The probability I spoke of in early September is now reality. I arrived on the 23rd, and though it has been barely a week, I have already been having a swell time.
So what’s the deal?
My in-laws—really, at this point, my true family—have been pining for years to have us visit again to be together. My husband and I have spent the last six years going it alone in America, and though we came very far—much farther than almost anyone else in our station—we have come up quite short, being squeezed on one end by an objectively terrible economy (a global phenomenon) and an explosion in mental illness (an admittedly American issue). When times get tough, people need to lean on each other, and despite our provisions and good reputation, we found no such people when the moment of truth came round. It is still crazy to look back and remember in fact that so many of the others who left us in a lurch did so at an even greater expense to themselves than to us. Hardly something to take my word for, but it’s true. As my father used to say, some people need to eat dirt to know it tastes bad.
It’s easy to say the time since my arrival has been marked with the seeds of change, but I will also underscore that much effort has also been expended prior to my trip to keep some important things carrying on, especially stateside. My lawsuit remains on track, and I have been increasingly versing myself on Casetext and Cornell Law as a pro se litigant. My personal life was quite the effort to lock down before my trip – finding board for my four cats, cleaning up the house, and securing all of my property were no small tasks, and they fell squarely to me with my husband working 12-hour shifts until less than a week before our flight.

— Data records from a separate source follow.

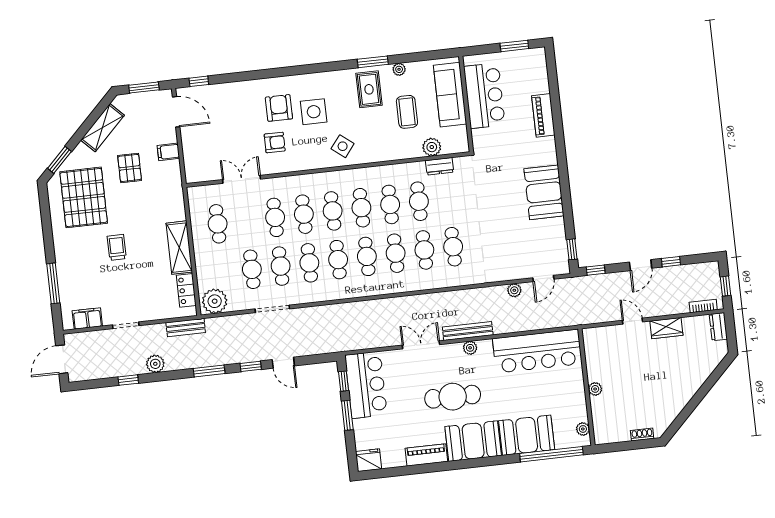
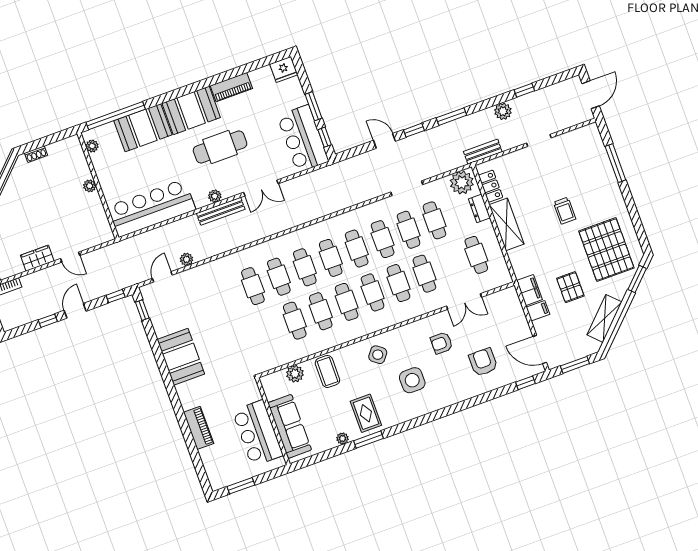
armchair: (279, 108) -> (483, 362), moved, turned 180
coffee table: (407, 112) -> (327, 371), moved
dresser: (440, 166) -> (479, 208), moved, turned -90
filing cabinet: (87, 318) -> (529, 290), moved, turned -90

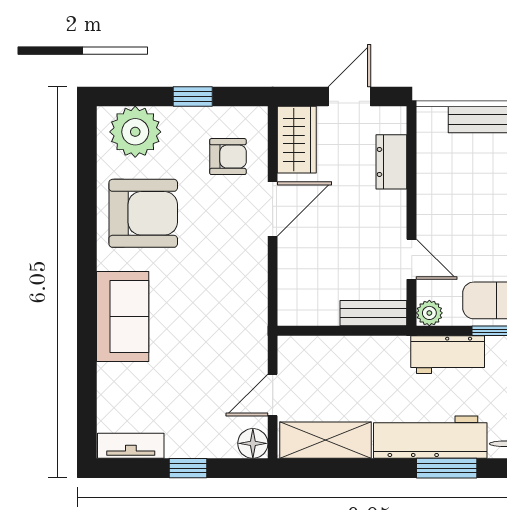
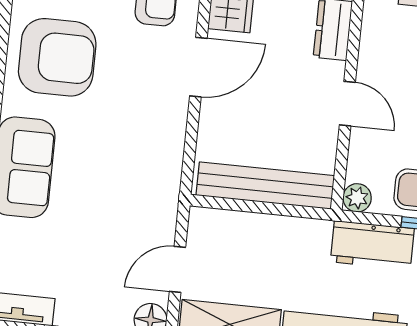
door: (412, 259) -> (347, 104), moved
bench: (373, 313) -> (265, 186), width x1.86, depth x1.21

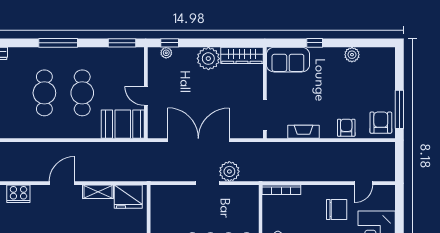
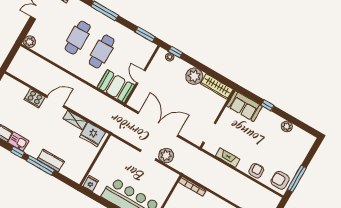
armchair: (381, 123) -> (280, 180), turned -90
cooker: (18, 194) -> (35, 98), moved

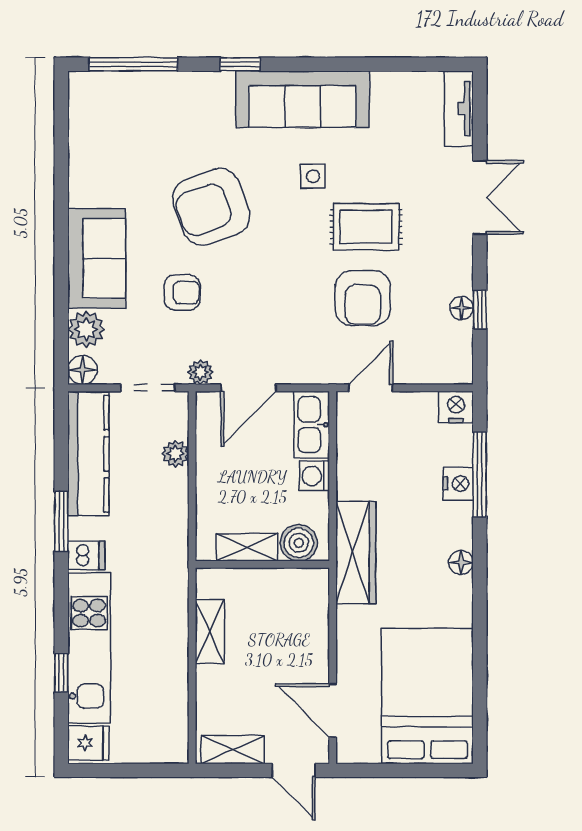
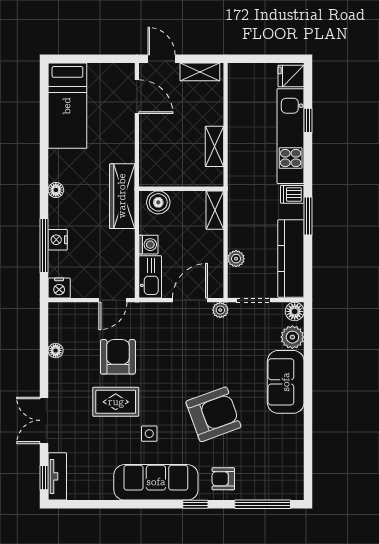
armchair: (182, 292) -> (223, 479), moved
window: (480, 310) -> (44, 478), moved
shelving: (247, 547) -> (215, 210), moved, turned 90
bed: (427, 696) -> (67, 106), width x0.67

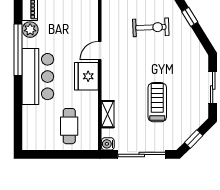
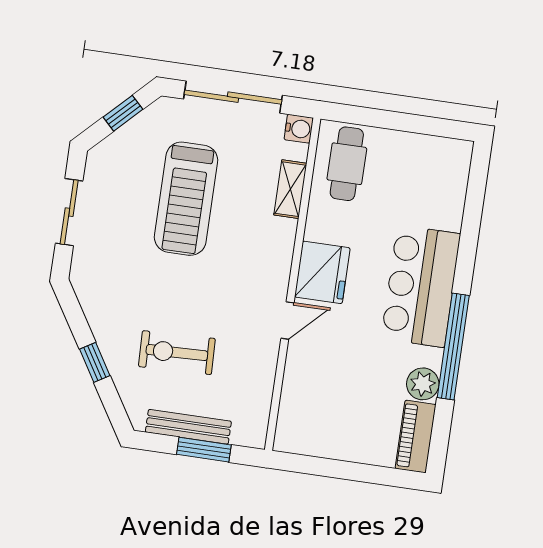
treadmill: (157, 102) -> (186, 199), width x1.37, depth x1.38
cafe table: (69, 126) -> (347, 164), moved

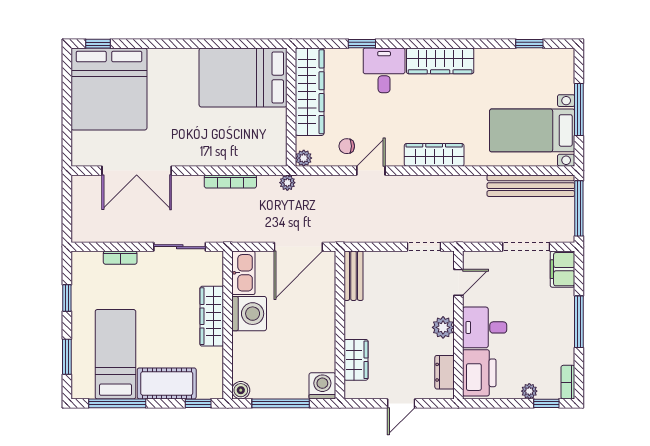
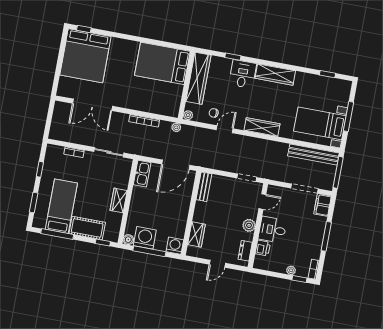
washing machine: (249, 314) -> (145, 238), moved, turned -90
wardrobe: (212, 316) -> (119, 200), width x0.67
printer: (479, 373) -> (263, 248), width x0.53, depth x0.68

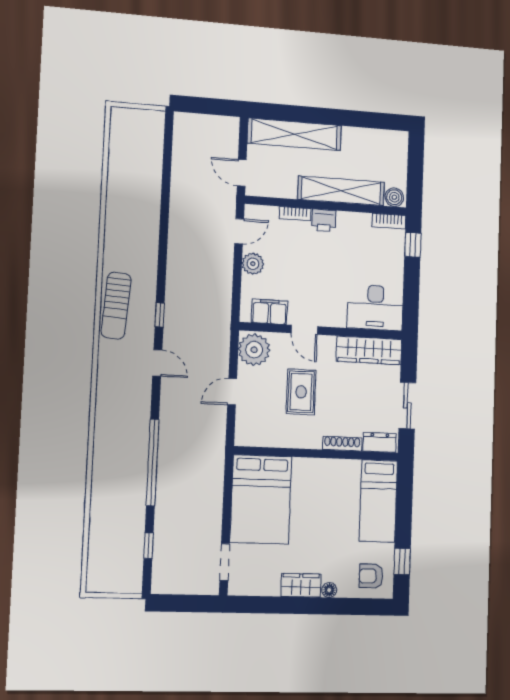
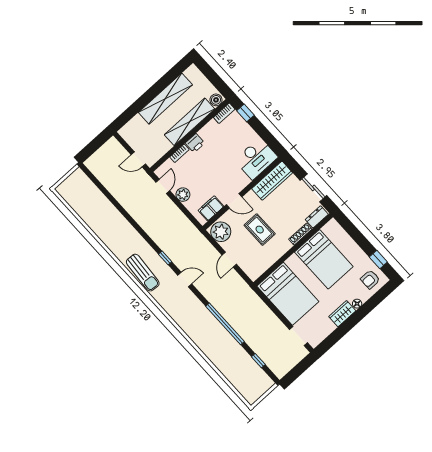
shelving: (294, 134) -> (165, 99), moved
bed: (378, 501) -> (324, 259), moved, width x1.50

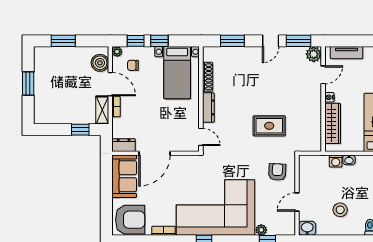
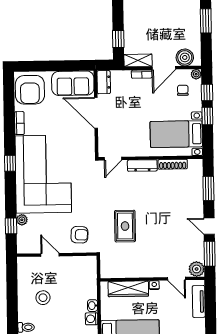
washing machine: (336, 161) -> (92, 319), moved
washbasin: (307, 228) -> (24, 265), removed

Why was it so difficult? Well as I said, the goings got tough for everyone stateside, and I discovered that I could not really rely on others I had come to call friends when I had a need that couldn’t be supplicated without substantial amounts of spending. This is part of a long-term pattern that culminated in the months before my trip. People change, and that’s not always for the better – in fact, I would say these days, more often for the worse. I suppose I should have been more suspect in retrospect with the conspicuous lack of favours asked of us when able. I just think Americans are very culturally immature and if a person themselves isn’t insane they are almost certainly tormented by people who are.
This is why I feel called by God to be here now, in Jakarta. It is about much more than just visiting my family, or catching a break from the torment of America. This is my moment to realise my strategy to begin fighting back against the insanity plaguing my country. I don’t know how it will be done, but I know I need to do whatever makes the most sense given my options, and to remain steadfast in my commitment to the moral disposition I share with the rest of the world outside my country. I have committed myself to learning the language, will be traveling the countryside and potentially other parts of Asia, and hopefully meeting the people I need to meet to get my lab going and buoy my own financial independence. America is expensive, and since I’m not giving up on it, I need to foster a business that can supplicate my life there on my own. That’s the plan.